Four more roundtables are scheduled this year: April 11 in Utah; May 9 in Kentucky; June 6 in Oklahoma; and July 11 in Maine. The first roundtable was March 14 in Pennsylvania.
“Opioid misuse is impacting the quality of life and economic well-being in small towns, which is why partnering with rural leaders to address this crisis is critical to the future of rural America,” said Anne Hazlett, assistant to the secretary for rural development at the USDA.

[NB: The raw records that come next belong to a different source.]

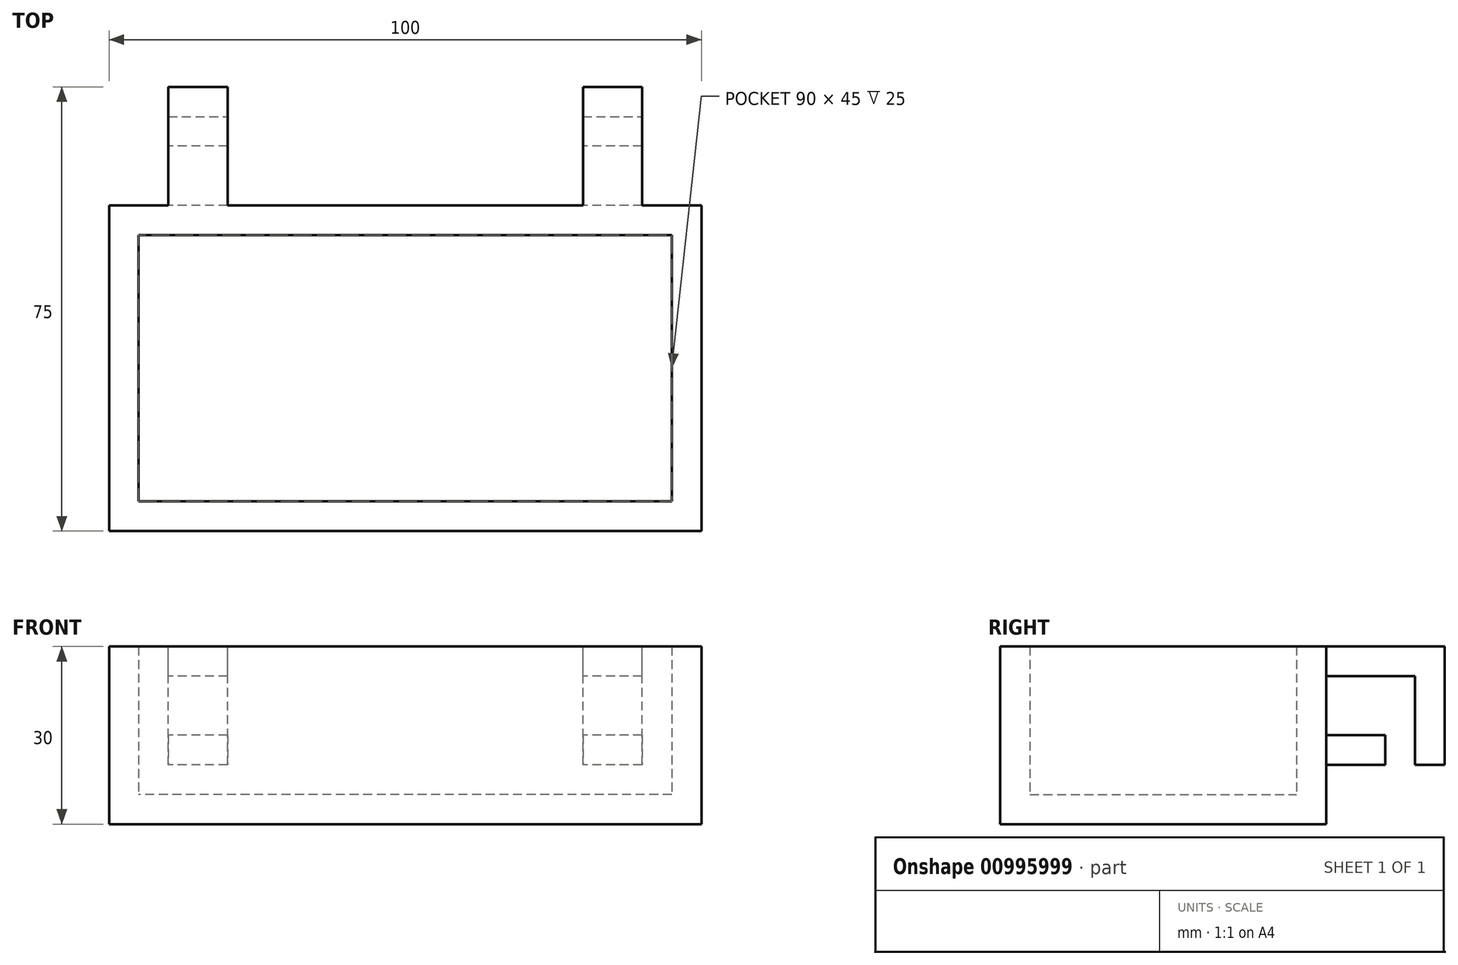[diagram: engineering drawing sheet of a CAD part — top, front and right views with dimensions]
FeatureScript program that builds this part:
annotation { "Feature Type Name" : "Feature", "Feature Type Description" : "" }
export const myFeature = defineFeature(function(context is Context, id is Id, definition is map)
    precondition{}
    {
        {
            var Q0;
            Q0=qCreatedBy(makeId("Top.planeOp"),FACE);
            var sketch = newSketch(context, id + "F0", { "sketchPlane" : qUnion([Q0])});
            skLineSegment(sketch, "E0.bottom", {"start": v(0, 0) * mm, "end": v(-90, 0) * mm});
            skLineSegment(sketch, "E0.top", {"start": v(0, 45) * mm, "end": v(-90, 45) * mm});
            skLineSegment(sketch, "E0.left", {"start": v(0, 0) * mm, "end": v(0, 45) * mm});
            skLineSegment(sketch, "E0.right", {"start": v(-90, 0) * mm, "end": v(-90, 45) * mm});
            skLineSegment(sketch, "E1.0", {"start": v(5, 50) * mm, "end": v(-95, 50) * mm});
            skLineSegment(sketch, "E1.1", {"start": v(5, -5) * mm, "end": v(5, 50) * mm});
            skLineSegment(sketch, "E1.2", {"start": v(5, -5) * mm, "end": v(-95, -5) * mm});
            skLineSegment(sketch, "E1.3", {"start": v(-95, -5) * mm, "end": v(-95, 50) * mm});
            skSolve(sketch);
        }
        {
            var Q0;
            Q0=makeQuery(id+"F0.imprint","IMPRINT",FACE,{"disambiguationData":[TD([[makeQuery(id+"F0.imprint","IMPRINT",EDGE,{"derivedFrom":sQuery(id+"F0.wireOp",EDGE,"E0.bottom")}),-1.0]])]});
            extrude(context, id + "F1", {"entities" : qUnion([Q0]), "depth" : 5 * mm, "offsetDistance" : 25 * mm});
        }
        {
            var Q0;
            Q0=makeQuery(id+"F0.imprint","IMPRINT",FACE,{"disambiguationData":[TD([[makeQuery(id+"F0.imprint","IMPRINT",EDGE,{"derivedFrom":sQuery(id+"F0.wireOp",EDGE,"E0.bottom")}),1.0]])]});
            extrude(context, id + "F2", {"entities" : qUnion([Q0]), "operationType" : NewBodyOperationType.ADD, "depth" : 30 * mm, "offsetDistance" : 25 * mm});
        }
        {
            var Q0;
            Q0=makeQuery(id+"F2.opExtrude","CAP_FACE",FACE,{"disambiguationData":[OSD([sQuery(id+"F0.wireOp",EDGE,"E0.bottom"),sQuery(id+"F0.wireOp",EDGE,"E0.top"),sQuery(id+"F0.wireOp",EDGE,"E0.left"),sQuery(id+"F0.wireOp",EDGE,"E0.right"),sQuery(id+"F0.wireOp",EDGE,"E1.0"),sQuery(id+"F0.wireOp",EDGE,"E1.1"),sQuery(id+"F0.wireOp",EDGE,"E1.2"),sQuery(id+"F0.wireOp",EDGE,"E1.3"),sQuery(id+"F0.wireOp",EDGE,"ztCPllvv-muVx-NdKB-kmjH-apVXouv4jIEj.bottom"),sQuery(id+"F0.wireOp",EDGE,"GInIVkHl-crYS-fz5E-cHp8-sXC6BDvZoK3y.bottom")])],"isStart":false});
            var sketch = newSketch(context, id + "F3", { "sketchPlane" : qUnion([Q0])});
            skLineSegment(sketch, "E2.bottom", {"start": v(-85, 70) * mm, "end": v(-75, 70) * mm});
            skLineSegment(sketch, "E2.top", {"start": v(-85, 50) * mm, "end": v(-75, 50) * mm});
            skLineSegment(sketch, "E2.left", {"start": v(-85, 70) * mm, "end": v(-85, 50) * mm});
            skLineSegment(sketch, "E2.right", {"start": v(-75, 70) * mm, "end": v(-75, 50) * mm});
            skLineSegment(sketch, "E3.bottom", {"start": v(-15, 70) * mm, "end": v(-5, 70) * mm});
            skLineSegment(sketch, "E3.top", {"start": v(-15, 50) * mm, "end": v(-5, 50) * mm});
            skLineSegment(sketch, "E3.left", {"start": v(-15, 70) * mm, "end": v(-15, 50) * mm});
            skLineSegment(sketch, "E3.right", {"start": v(-5, 70) * mm, "end": v(-5, 50) * mm});
            skLineSegment(sketch, "E4", {"start": v(-85, 65) * mm, "end": v(-75, 65) * mm});
            skLineSegment(sketch, "E5", {"start": v(-15, 65) * mm, "end": v(-5, 65) * mm});
            skSolve(sketch);
        }
        {
            var Q0;
            {var subQ0=sQuery(id+"F3.wireOp",EDGE,"E2.top");Q0=makeQuery(id+"F3.imprint","IMPRINT",FACE,{"disambiguationData":[TD([[makeQuery(id+"F3.imprint","IMPRINT",EDGE,{"derivedFrom":subQ0}),-1.0]])]});}
            var Q1;
            {var subQ0=sQuery(id+"F3.wireOp",EDGE,"E2.bottom");Q1=makeQuery(id+"F3.imprint","IMPRINT",FACE,{"disambiguationData":[TD([[makeQuery(id+"F3.imprint","IMPRINT",EDGE,{"derivedFrom":subQ0}),-1.0]])]});}
            var Q2;
            {var subQ0=sQuery(id+"F3.wireOp",EDGE,"E3.top");Q2=makeQuery(id+"F3.imprint","IMPRINT",FACE,{"disambiguationData":[TD([[makeQuery(id+"F3.imprint","IMPRINT",EDGE,{"derivedFrom":subQ0}),-1.0]])]});}
            var Q3;
            {var subQ0=sQuery(id+"F3.wireOp",EDGE,"E3.bottom");Q3=makeQuery(id+"F3.imprint","IMPRINT",FACE,{"disambiguationData":[TD([[makeQuery(id+"F3.imprint","IMPRINT",EDGE,{"derivedFrom":subQ0}),-1.0]])]});}
            extrude(context, id + "F4", {"entities" : qUnion([Q0, Q1, Q2, Q3]), "operationType" : NewBodyOperationType.ADD, "oppositeDirection" : true, "depth" : 5 * mm, "offsetDistance" : 25 * mm});
        }
        {
            var Q0;
            {var subQ0=sQuery(id+"F3.wireOp",EDGE,"E2.bottom");Q0=makeQuery(id+"F3.imprint","IMPRINT",FACE,{"disambiguationData":[TD([[makeQuery(id+"F3.imprint","IMPRINT",EDGE,{"derivedFrom":subQ0}),-1.0]])]});}
            var Q1;
            {var subQ0=sQuery(id+"F3.wireOp",EDGE,"E3.bottom");Q1=makeQuery(id+"F3.imprint","IMPRINT",FACE,{"disambiguationData":[TD([[makeQuery(id+"F3.imprint","IMPRINT",EDGE,{"derivedFrom":subQ0}),-1.0]])]});}
            extrude(context, id + "F5", {"entities" : qUnion([Q0, Q1]), "operationType" : NewBodyOperationType.ADD, "oppositeDirection" : true, "depth" : 20 * mm, "offsetDistance" : 25 * mm});
        }
        {
            var Q0;
            Q0=makeQuery(id+"F2.opExtrude","SWEPT_FACE",FACE,{"disambiguationData":[OSD([sQuery(id+"F0.wireOp",EDGE,"E1.0")])]});
            var sketch = newSketch(context, id + "F6", { "sketchPlane" : qUnion([Q0])});
            skLineSegment(sketch, "E6.bottom", {"start": v(5, 15) * mm, "end": v(15, 15) * mm});
            skLineSegment(sketch, "E6.top", {"start": v(5, 10) * mm, "end": v(15, 10) * mm});
            skLineSegment(sketch, "E6.left", {"start": v(5, 15) * mm, "end": v(5, 10) * mm});
            skLineSegment(sketch, "E6.right", {"start": v(15, 15) * mm, "end": v(15, 10) * mm});
            skLineSegment(sketch, "E7.bottom", {"start": v(75, 15) * mm, "end": v(85, 15) * mm});
            skLineSegment(sketch, "E7.top", {"start": v(75, 10) * mm, "end": v(85, 10) * mm});
            skLineSegment(sketch, "E7.left", {"start": v(75, 15) * mm, "end": v(75, 10) * mm});
            skLineSegment(sketch, "E7.right", {"start": v(85, 15) * mm, "end": v(85, 10) * mm});
            skSolve(sketch);
        }
        {
            var Q0;
            Q0=makeQuery(id+"F6.imprint","IMPRINT",FACE,{"disambiguationData":[TD([[makeQuery(id+"F6.imprint","IMPRINT",EDGE,{"derivedFrom":sQuery(id+"F6.wireOp",EDGE,"E6.bottom")}),-1.0]])]});
            var Q1;
            Q1=makeQuery(id+"F6.imprint","IMPRINT",FACE,{"disambiguationData":[TD([[makeQuery(id+"F6.imprint","IMPRINT",EDGE,{"derivedFrom":sQuery(id+"F6.wireOp",EDGE,"E7.bottom")}),-1.0]])]});
            extrude(context, id + "F7", {"entities" : qUnion([Q0, Q1]), "operationType" : NewBodyOperationType.ADD, "depth" : 10 * mm, "offsetDistance" : 25 * mm});
        }
    });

An estimate by the Centers for Disease Control and Prevention (CDC) shows that in 2016, nearly 64,000 Americans died from a drug overdose, with an overwhelming majority of deaths involving opioids.
The roundtables are USDA’s latest resource for rural communities to fight opioid abuse. In February, the agency launched the Opioid Misuse in Rural America website.
Modernizing health care access is one of 31 recommendations in the report from the Interagency Task Force on Agriculture and Rural Prosperity to President Trump. In addition to telemedicine, the task force found that improved access to mental and behavioral health care, particularly drug prevention, treatment and recovery, is vital to battling opioid addiction in rural communities.